The SOPA/PIPA debacle just keeps getting worse.

On Thursday, the Department of Justice yanked MegaUpload, a popular file sharing site, from the web. Hours later, in an apparent retaliation,  a number of government websites, including the White House, FBI, Department of Justice, U.S. Copyright Office, were taken down by hackers.

Anonymous claimed credit, with the hashtag, #OpMegaUpload, on Twitter. It also issued a press release.

Dozens of Websites Hacked

It was Anonymous’ largest, single coordinated attack, and lead to more than a dozen websites going dark, including recording industry sites like Universal Music, Vivendi, BMG, and recording industry advocacy sites MPAA and RIAA. Reportedly, it used more than 5,000 hacker worldwide to pull off the coordinated attack.

U.S. officials say the blackout of MegaUpload had nothing to do with SOPA blackout protests and their apparent success; I’ll leave you to make up your mind on that one, but government websites?


A Victory For SOPA?

Anonymous may have lobbed his first battle in the war, but the question is, who will win? Do they really think that shutting down government and recording industry websites  in retaliation for some members of Congress’ support of SOPA will really help their cause?

Is this a case of, shut my site down, I’ll shut down more of yours?

The DOJ labeled MegaUpload and international “crime ring” and charged its executives with crimes that could fetch as much as 55 years in prison. The FBI believes the site earned more than $175 million in “criminal proceeds” and did more than $500 million in harm to copyright owners around the world.

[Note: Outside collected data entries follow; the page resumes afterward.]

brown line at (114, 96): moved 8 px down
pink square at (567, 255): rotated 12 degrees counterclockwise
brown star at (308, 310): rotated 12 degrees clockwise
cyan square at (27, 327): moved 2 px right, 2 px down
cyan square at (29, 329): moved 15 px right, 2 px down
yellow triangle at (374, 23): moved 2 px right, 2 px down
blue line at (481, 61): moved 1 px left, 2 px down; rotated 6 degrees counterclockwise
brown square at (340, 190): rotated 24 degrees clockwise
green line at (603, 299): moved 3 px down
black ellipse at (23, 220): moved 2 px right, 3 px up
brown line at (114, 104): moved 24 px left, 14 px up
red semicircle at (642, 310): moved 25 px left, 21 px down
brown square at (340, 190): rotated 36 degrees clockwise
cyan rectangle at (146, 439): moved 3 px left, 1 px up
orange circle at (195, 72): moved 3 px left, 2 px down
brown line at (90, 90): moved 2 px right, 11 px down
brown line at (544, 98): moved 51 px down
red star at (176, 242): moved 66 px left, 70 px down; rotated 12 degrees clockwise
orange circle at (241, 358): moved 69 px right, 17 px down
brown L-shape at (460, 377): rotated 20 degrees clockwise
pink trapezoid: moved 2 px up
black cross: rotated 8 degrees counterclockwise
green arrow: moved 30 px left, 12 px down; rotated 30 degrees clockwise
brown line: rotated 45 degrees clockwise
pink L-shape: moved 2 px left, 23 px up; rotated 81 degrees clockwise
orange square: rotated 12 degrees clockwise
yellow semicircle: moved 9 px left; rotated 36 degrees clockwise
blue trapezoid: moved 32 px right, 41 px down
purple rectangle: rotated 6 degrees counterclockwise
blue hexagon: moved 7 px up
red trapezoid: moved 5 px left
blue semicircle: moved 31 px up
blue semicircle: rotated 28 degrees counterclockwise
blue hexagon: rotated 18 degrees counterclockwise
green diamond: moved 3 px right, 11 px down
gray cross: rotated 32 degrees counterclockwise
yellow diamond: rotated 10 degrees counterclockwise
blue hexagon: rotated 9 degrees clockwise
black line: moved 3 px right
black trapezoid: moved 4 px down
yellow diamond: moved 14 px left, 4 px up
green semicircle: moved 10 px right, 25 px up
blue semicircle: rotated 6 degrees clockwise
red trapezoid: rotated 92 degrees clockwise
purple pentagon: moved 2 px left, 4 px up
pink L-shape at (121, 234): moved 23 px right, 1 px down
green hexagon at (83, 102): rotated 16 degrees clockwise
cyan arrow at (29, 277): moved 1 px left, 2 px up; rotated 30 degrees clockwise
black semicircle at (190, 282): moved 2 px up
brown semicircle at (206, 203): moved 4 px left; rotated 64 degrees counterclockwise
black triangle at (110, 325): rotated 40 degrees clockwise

If anything, all of this will make some legislators fight harder to get SOPA approved. If they can shut down the DOJ, they can do anything, right? This was the first time in collective memory that Internet giants — from Google and Yahoo to eBay and Wikipedia — came together on a common theme, one accord.

Will this create a backlash? Maybe. Publicly, the anti-SOPA Internet consortium might say one thing about the hacked sites. But privately? Time — and votes — will only tell if Anonymous’ actions helped or hurt.

Congress will take up SOPA beginning on January 24.

No one knows Anonymous’ true motivation. It is, after all, anonymous. But you can believe that if the DOJ and other government websites were taken down, none of our clients’ websites are truly safe.

What do you think? Was it right for Anonymous to hack government websites? Is this a flawed strategy?